--- EXERCISE PROMPT ---
For this exercise, copy all the data exactly and include none of the pictures.

--- DATASET CONTENT ---
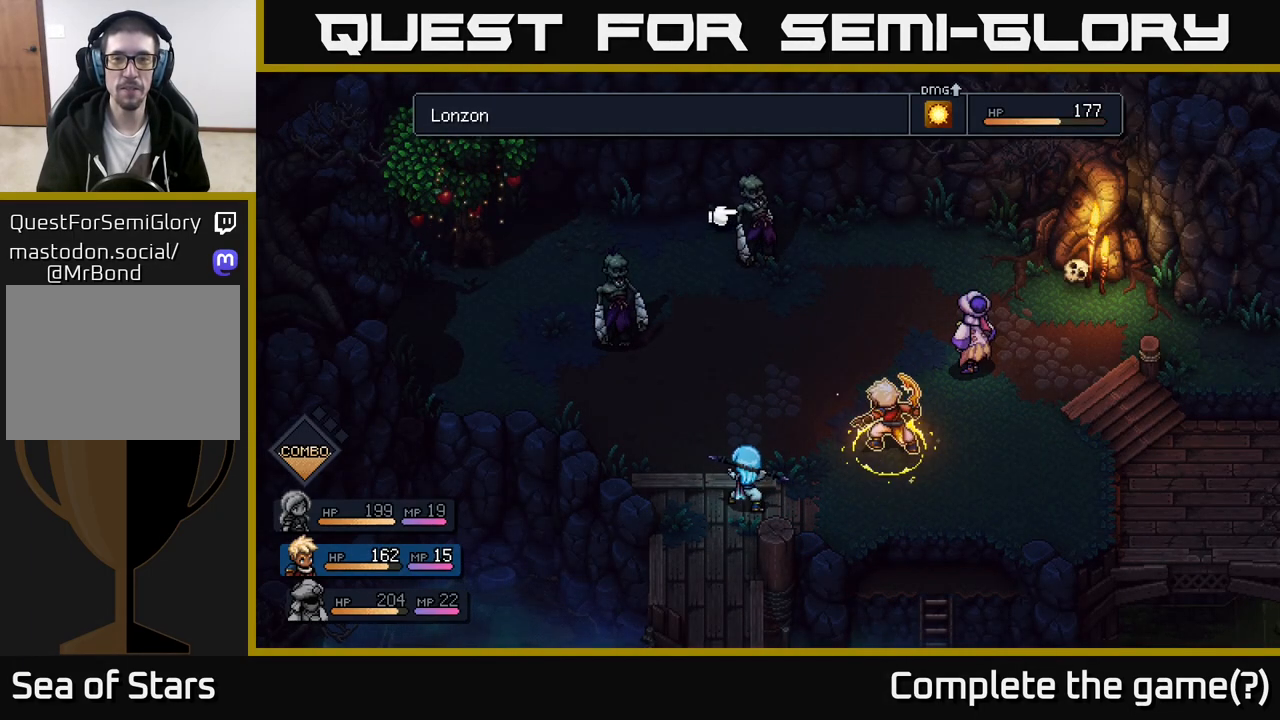
{"buttons": [], "left_stick": "center", "right_stick": "center", "events": [[400, "A", "down"], [467, "A", "up"]]}
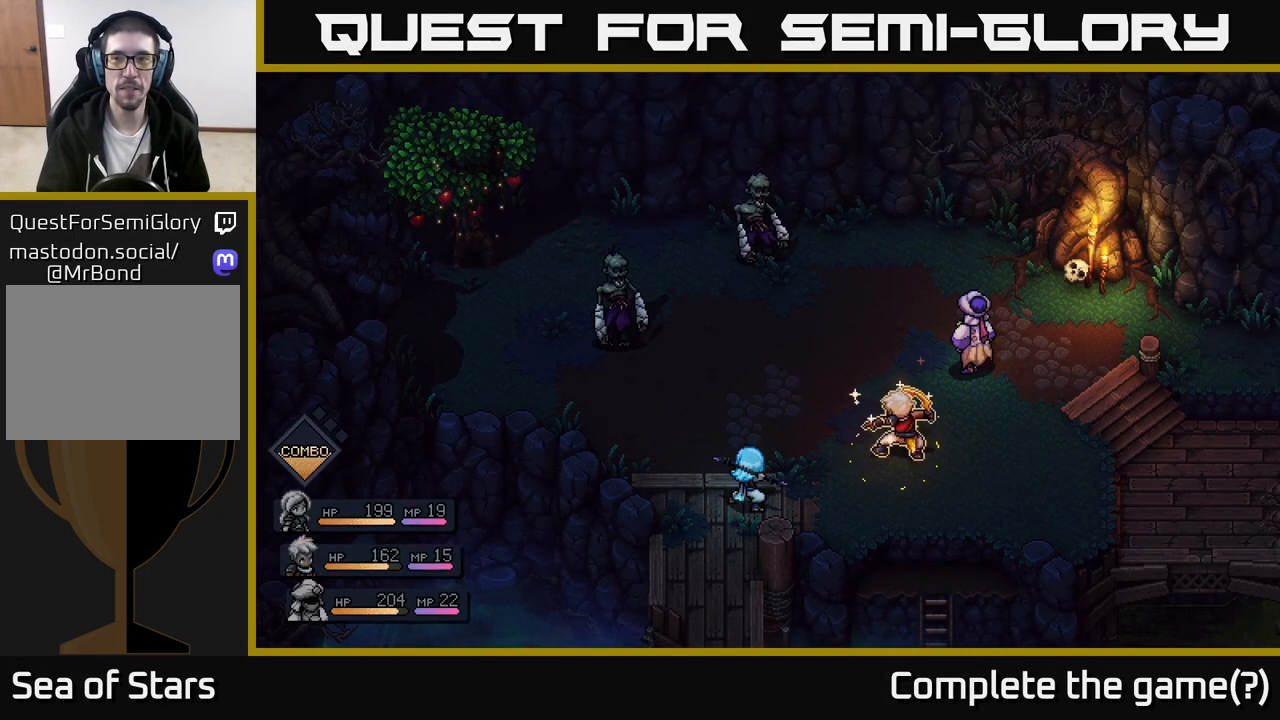
{"buttons": [], "left_stick": "center", "right_stick": "center", "events": []}
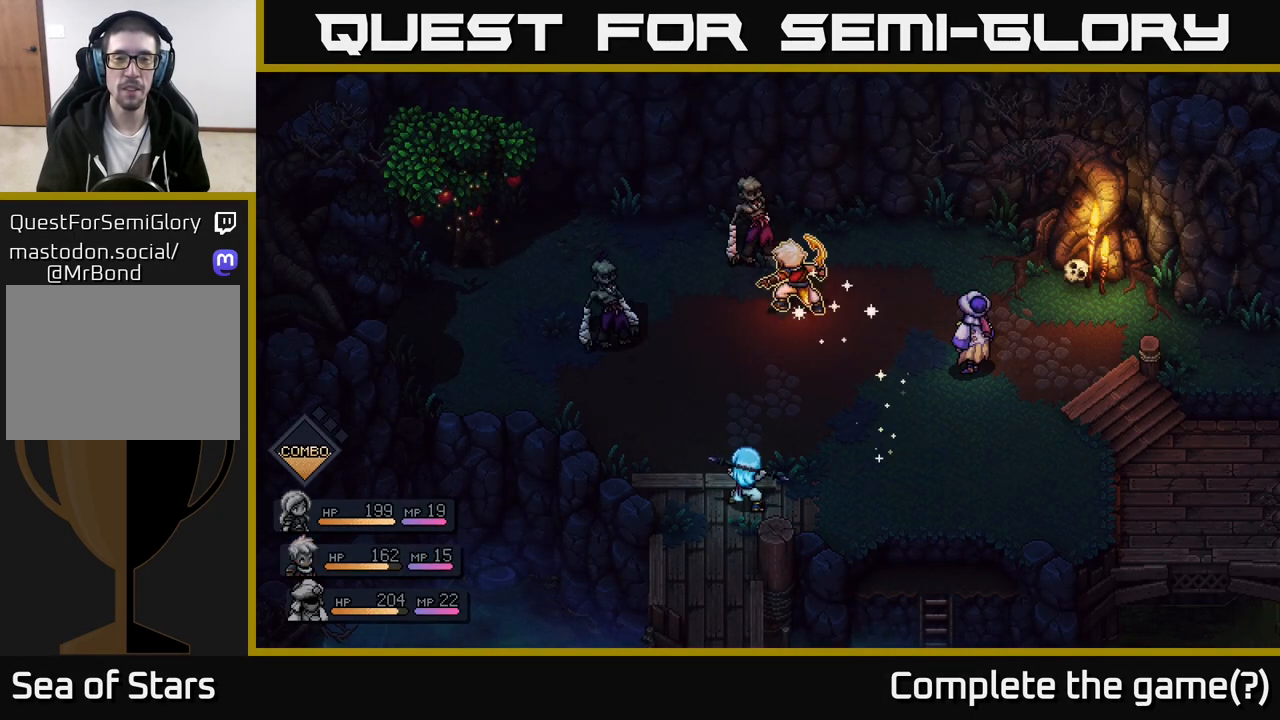
{"buttons": [], "left_stick": "center", "right_stick": "center", "events": []}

--- RESULT OF THIS EXERCISE ---
{"buttons": [], "left_stick": "center", "right_stick": "center", "events": [[400, "A", "down"], [467, "A", "up"]]}
{"buttons": [], "left_stick": "center", "right_stick": "center", "events": []}
{"buttons": [], "left_stick": "center", "right_stick": "center", "events": []}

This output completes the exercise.